I had the pleasure of working with a local news celebrity who’d neglected their dental care because of dental anxiety, followed by the great shame of “letting things go too long.” While the desire to fix their teeth was there, and certainly the need was great, being able to remove the barriers to treatment and create a new smile transformed this person’s life, and they’ve referred many similar patients.

I think this patient’s restoration had such an impact because I’m constantly reminded of the work. In dentistry we can often change someone’s life and hear about it every six months, but it’s fun to see smiles we create much more often than that.

You’ve mentioned before that if you’d never gone into dentistry, you’d be an animator. Which animated character would make the best office manager? Which one would make the worst patient?

The best office manager would be the octopus from Finding Nemo, because every office manager I know is doing at least eight things at once.

For the worst patient, I’ll go with Ralph Wiggum because, as those of us who love The Simpsons know, when he’s asked if he flosses, he turns Dr. Wolfe’s office into “a house of lies.”

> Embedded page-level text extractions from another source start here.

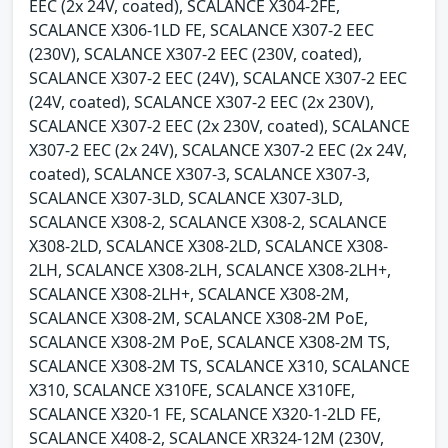
EEC (2x 24V, coated), SCALANCE X304-2FE,
SCALANCE X306-1LD FE, SCALANCE X307-2 EEC
(230V), SCALANCE X307-2 EEC (230V, coated),
SCALANCE X307-2 EEC (24V), SCALANCE X307-2 EEC
(24V, coated), SCALANCE X307-2 EEC (2x 230V),
SCALANCE X307-2 EEC (2x 230V, coated), SCALANCE
X307-2 EEC (2x 24V), SCALANCE X307-2 EEC (2x 24V,
coated), SCALANCE X307-3, SCALANCE X307-3,
SCALANCE X307-3LD, SCALANCE X307-3LD,
SCALANCE X308-2, SCALANCE X308-2, SCALANCE
X308-2LD, SCALANCE X308-2LD, SCALANCE X308-
2LH, SCALANCE X308-2LH, SCALANCE X308-2LH+,
SCALANCE X308-2LH+, SCALANCE X308-2M,
SCALANCE X308-2M, SCALANCE X308-2M PoE,
SCALANCE X308-2M PoE, SCALANCE X308-2M TS,
SCALANCE X308-2M TS, SCALANCE X310, SCALANCE
X310, SCALANCE X310FE, SCALANCE X310FE,
SCALANCE X320-1 FE, SCALANCE X320-1-2LD FE,
SCALANCE X408-2, SCALANCE XR324-12M (230V,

Outside of dentistry, you’re a snowboarder. What are your favorite spots? Do you have a bucket list spot you’d love to hit up?

I love Utah—the best snow, short lift lines, and I can take a 9 a.m. flight from Minneapolis and be on the mountain by 11 local time. I also love Whistler and Lake Tahoe.

My bucket list would be helicopter riding in the Canadian Rockies. I used to work with a dentist who would go every year, and it sounds phenomenal. All my friends I ride with are scared, though, so if any dentists want to go, hit me up!